Через несколько дней старик-привратник умер. Донья Хуана и Хосефа могли стать следующими. Мэтр Джованни и я теперь почти все свое время проводили в нижней зале. Дон Алонсо оставался с Фернандо по ночам, а мы с мэтром Джованни и Бернардо по очереди дежурили у остальных. Днем к этому добавлялись хозяйственные заботы. Нужно было распределять провизию, готовить, следить за тем, чтоб у больных была чистая постель. После того, как слегла донья Хуана, эти заботы постепенно перешли ко мне. Не было слуг и господ, только больные и здоровые люди, и даже дон Алонсо днем, обойдя замок и убедившись, что все в порядке на здоровой половине, снег счищен, где нужно, дымоходы не завалило, и никто не устроил пожара от усталости, сменял кого-нибудь из нас у постели больных. Я чувствовала, что все мы, кто присматривал за больными, уже ослабли сами, засыпали на ходу, и мне показалось разумным сменить несколько человек, дать им отдохнуть, отправив на здоровую половину, а самим получить оттуда свежие силы. Мэтр Джованни сказал, это опасно, он считал, что за две прошедшие недели никто не заболел именно потому, что люди жили раздельно, и новые помощники, заразившись, в итоге могут пополнить ряды больных. Долго убеждать меня ему не пришлось.

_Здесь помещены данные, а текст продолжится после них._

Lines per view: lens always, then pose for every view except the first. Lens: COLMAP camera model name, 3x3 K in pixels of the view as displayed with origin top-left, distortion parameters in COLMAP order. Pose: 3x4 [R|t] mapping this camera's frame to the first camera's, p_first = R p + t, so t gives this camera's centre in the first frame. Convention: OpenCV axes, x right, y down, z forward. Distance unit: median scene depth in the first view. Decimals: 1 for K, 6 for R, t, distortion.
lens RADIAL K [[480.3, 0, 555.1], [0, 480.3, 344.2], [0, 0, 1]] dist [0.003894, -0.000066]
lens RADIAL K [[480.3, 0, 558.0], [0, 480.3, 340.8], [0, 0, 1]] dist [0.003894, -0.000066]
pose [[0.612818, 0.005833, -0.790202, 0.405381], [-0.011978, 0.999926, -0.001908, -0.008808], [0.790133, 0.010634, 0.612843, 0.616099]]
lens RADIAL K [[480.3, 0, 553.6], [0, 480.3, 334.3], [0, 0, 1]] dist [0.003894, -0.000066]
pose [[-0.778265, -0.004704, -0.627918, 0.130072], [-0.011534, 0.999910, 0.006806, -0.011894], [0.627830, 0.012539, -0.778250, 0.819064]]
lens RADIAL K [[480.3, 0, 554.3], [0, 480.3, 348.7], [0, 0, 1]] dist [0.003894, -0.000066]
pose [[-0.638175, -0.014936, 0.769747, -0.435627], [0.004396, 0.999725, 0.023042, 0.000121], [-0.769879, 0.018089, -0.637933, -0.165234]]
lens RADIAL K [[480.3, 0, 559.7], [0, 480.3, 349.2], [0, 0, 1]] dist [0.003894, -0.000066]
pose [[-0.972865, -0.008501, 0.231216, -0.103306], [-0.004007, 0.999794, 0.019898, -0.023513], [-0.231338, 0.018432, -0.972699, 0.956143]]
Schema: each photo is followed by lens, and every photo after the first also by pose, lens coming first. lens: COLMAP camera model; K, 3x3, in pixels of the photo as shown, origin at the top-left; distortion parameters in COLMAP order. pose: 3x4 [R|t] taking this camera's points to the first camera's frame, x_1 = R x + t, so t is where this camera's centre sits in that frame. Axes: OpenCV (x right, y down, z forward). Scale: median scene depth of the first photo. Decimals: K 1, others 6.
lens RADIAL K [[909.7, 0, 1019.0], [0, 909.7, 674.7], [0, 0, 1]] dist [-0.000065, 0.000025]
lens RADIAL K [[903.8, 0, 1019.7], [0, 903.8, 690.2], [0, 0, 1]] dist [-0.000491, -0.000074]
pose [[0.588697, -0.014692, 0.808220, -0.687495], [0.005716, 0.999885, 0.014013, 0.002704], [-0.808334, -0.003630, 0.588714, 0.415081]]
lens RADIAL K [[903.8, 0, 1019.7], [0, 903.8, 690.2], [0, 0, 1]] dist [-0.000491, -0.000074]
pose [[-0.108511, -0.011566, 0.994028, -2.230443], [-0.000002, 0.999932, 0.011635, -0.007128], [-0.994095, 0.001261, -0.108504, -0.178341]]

Дни и ночи сливались в одни бесконечные снежные сумерки. У Хосефы прошел кризис, умерла Мария, девушка из прачек, Фернандо тоненьким голоском требовал от отца, чтобы тот рассказал ему историю. Фернандо почти ничего не весил, от мальчика осталась одна тень, даже приподняться на постели ему было трудно. Сейчас его нужно было хорошо кормить, а он не хотел есть, пока ему не расскажут какую-нибудь историю. Он ни за что не хотел оставаться один, и днем я постоянно оставляла с ним кого-нибудь, а если выпадала спокойная минутка, оставалась с ним сама. Когда он спросил про маму и про Жанну, я сказала, что сейчас им сюда нельзя, и они придут, когда он совсем поправиться. По вечерам дон Алонсо поднимал с ним возню и рассказывал о приключениях разных рыцарей. Урывками я слышала куски этих рассказов, они были разные, иногда смешные, иногда нелепые, иногда страшные, похожие не на обычные рыцарские сказания, а скорее на настоящую жизнь, с такими подробностями, о которых я раньше понятия не имела. Когда Фернандо рассказ особенно нравился или, наоборот, казался непонятным, он заставлял повторять его снова и снова, до бесконечности, и благодаря этому некоторые из них мне удалось прослушать целиком. В какой-то момент я поняла, что это были не просто рассказы, а история их рода, не парадная и не приукрашенная, передававшаяся в таком виде из поколения в поколение. Дон Алонсо обещал Фернандо, когда он выздоровеет, подарить ему настоящий меч и маленького пони, чтобы он мог учиться ратному делу, и Фернандо несколько дней нетерпеливо спрашивал, насколько он уже поправился. В конце концов, он сказал, что мы лечим его слишком медленно и надо бы побыстрее. Я сама была бы рада ускорить выздоровление, но, к сожалению, у меня не было ни магического жезла, ни волшебного питья, чтоб это сделать. Ночью Фернандо вел себя спокойнее, с ним был отец, но днем, когда его не было рядом, Фернандо часто капризничал, требовал что-нибудь такое, что было привычным в его обычной жизни, до болезни. Жанна могла бы отвлечь его, но, не смотря на то, что после Марии больше никто не умирал, и с каждым днем увеличивалось число выздоравливающих, я вздрагивала от одной мысли о том, чтобы вернуть ее в замок. К тому же, стояли сильные морозы, и снега навалило столько, что на крышах пришлось ставить подпорки, а на дворовых проходах факелы горели теперь и днем, и таявший от их тепла снег по специально проложенным желобам стекал в пропасть, заменявшую замку защитный ров.